Bill aka NO DooDahs!

If you read Cramer's first book, a large portion of his hedge fund's activities were based on the fact that up(down)grades are positive(negative) in the short term. They called it "dialing for dollars," calling the analysts and providing them information and analysis about the stocks that Jim's fund was long(short).

It's essentially a "pump and dump" scheme, but since it wasn't directly aimed at buyers(sellers) through paid advertisements, but done third-hand through analysts who up(down)grade the stocks (which are then bought(sold) by others), it appears to have been perfectly legal. I'd have to check my copy of "Confessions of a Street Addict" to see if Eliot "Clean up Wall Street" Spitzer was still associated with the fund at that point of the book.

The fact that analysts' strength of opinions is long-run contrarian is basically another measurement of the "value anomaly."

SBG

Jeff love the blog and the concise way you sum up your points. You last paragraph

"It is a matter of time frames. The immediate effect of downgrades is negative. The longer-term effect may well represent an opportunity. The short-term trader might act one way. The investor might see a good risk/reward situation."

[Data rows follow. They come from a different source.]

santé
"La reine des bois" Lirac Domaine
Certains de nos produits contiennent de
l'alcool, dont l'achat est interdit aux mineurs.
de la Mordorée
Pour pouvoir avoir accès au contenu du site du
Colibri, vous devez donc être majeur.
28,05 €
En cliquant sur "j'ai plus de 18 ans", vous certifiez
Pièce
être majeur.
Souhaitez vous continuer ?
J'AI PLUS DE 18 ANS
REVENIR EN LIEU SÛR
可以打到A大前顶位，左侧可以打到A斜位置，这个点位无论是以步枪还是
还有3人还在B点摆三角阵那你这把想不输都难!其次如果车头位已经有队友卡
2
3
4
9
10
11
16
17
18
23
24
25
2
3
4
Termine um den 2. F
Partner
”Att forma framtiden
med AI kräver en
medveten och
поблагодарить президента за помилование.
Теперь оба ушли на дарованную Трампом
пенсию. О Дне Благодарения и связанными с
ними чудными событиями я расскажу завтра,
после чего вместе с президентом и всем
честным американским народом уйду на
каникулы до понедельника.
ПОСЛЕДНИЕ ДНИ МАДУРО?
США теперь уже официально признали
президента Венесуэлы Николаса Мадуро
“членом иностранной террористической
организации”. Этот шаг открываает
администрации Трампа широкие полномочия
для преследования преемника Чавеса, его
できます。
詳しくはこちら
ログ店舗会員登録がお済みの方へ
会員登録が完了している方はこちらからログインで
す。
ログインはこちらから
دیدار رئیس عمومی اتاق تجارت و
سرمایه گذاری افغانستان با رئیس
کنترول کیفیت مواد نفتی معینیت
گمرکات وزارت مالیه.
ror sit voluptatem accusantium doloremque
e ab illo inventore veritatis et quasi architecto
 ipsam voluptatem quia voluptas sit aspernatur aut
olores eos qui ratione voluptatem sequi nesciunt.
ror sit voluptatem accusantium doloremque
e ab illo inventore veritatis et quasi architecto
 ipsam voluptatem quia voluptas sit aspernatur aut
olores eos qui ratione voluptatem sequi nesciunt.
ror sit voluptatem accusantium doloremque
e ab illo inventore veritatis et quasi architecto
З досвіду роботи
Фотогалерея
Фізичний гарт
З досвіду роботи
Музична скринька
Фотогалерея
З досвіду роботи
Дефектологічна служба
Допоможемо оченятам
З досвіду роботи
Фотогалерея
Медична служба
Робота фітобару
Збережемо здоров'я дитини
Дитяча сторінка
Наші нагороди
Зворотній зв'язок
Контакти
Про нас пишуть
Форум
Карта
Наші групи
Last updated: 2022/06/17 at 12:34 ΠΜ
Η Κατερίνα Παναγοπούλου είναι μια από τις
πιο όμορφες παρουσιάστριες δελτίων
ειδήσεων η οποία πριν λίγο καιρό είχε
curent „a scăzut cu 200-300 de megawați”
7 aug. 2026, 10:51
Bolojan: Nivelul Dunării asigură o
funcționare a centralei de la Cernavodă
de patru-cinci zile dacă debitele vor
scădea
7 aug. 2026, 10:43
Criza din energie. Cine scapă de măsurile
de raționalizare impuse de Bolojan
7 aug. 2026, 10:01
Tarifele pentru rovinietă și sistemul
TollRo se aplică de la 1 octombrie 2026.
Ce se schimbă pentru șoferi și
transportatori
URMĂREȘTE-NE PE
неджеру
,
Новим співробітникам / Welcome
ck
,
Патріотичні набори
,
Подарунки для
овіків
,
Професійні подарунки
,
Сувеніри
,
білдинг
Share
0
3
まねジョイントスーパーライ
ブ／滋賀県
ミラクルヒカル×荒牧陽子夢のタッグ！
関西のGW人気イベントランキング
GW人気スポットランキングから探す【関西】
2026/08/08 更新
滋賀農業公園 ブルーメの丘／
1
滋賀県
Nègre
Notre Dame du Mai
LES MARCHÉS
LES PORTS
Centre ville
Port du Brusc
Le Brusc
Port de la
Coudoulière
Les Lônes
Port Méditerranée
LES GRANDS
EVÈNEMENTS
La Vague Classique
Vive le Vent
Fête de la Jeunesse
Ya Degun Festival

Raises a good point and perhaps is a topic you could consider writing about in the future (if you haven't already). The individual investor has a hard time discerning between the interpretation of information in regards to time frame. The short term trader's market analysis can differ vastly than the long term investor's.

Christopher Tinker

Jeff, I think your points about the CNBC influence are spot on. However, one of the unintended consequences of this has been that CNBC et al. now take it upon themselves to presume that ALL price action is news driven, all the more so when the news is market created in the form of Recommendations. One of the funds I talk to here in the UK has done a lot of work in this area and uses a "half life" concept for broker recommendations; Broker X's recommendation has a half life of 3 days, broker Y has a rec. half life of a few hours during which it has a realtime price impact. From my own standpoint, I operate a market timing and valuation system that takes broker forecasts for earnings, sales cash flow etc. and uses them to model market knowledge in relation to value and risk. It explicitly ignores the rec. which is normally of no value added over any meaningful investment horizon. In other words I take what the analysts do well in terms of their spreadsheets and leave behind what they do badly as regards target prices and recommendations. The advantage is that hoardes of B grade students can run (at someone else's expense) consistent spreadsheet models of company info and standard sector/ market level growth models from which one can "model" what the market knows about a stock and hence what the share price currently reflects in terms of fundamentals and the risks associated with them. Target prices and expected return alpha can then be calculated daily and used in conjunction with one's own Macro views etc without the need for recourse to the sentiment views of individuals whose recommendation agenda has very little to do with making an investor money.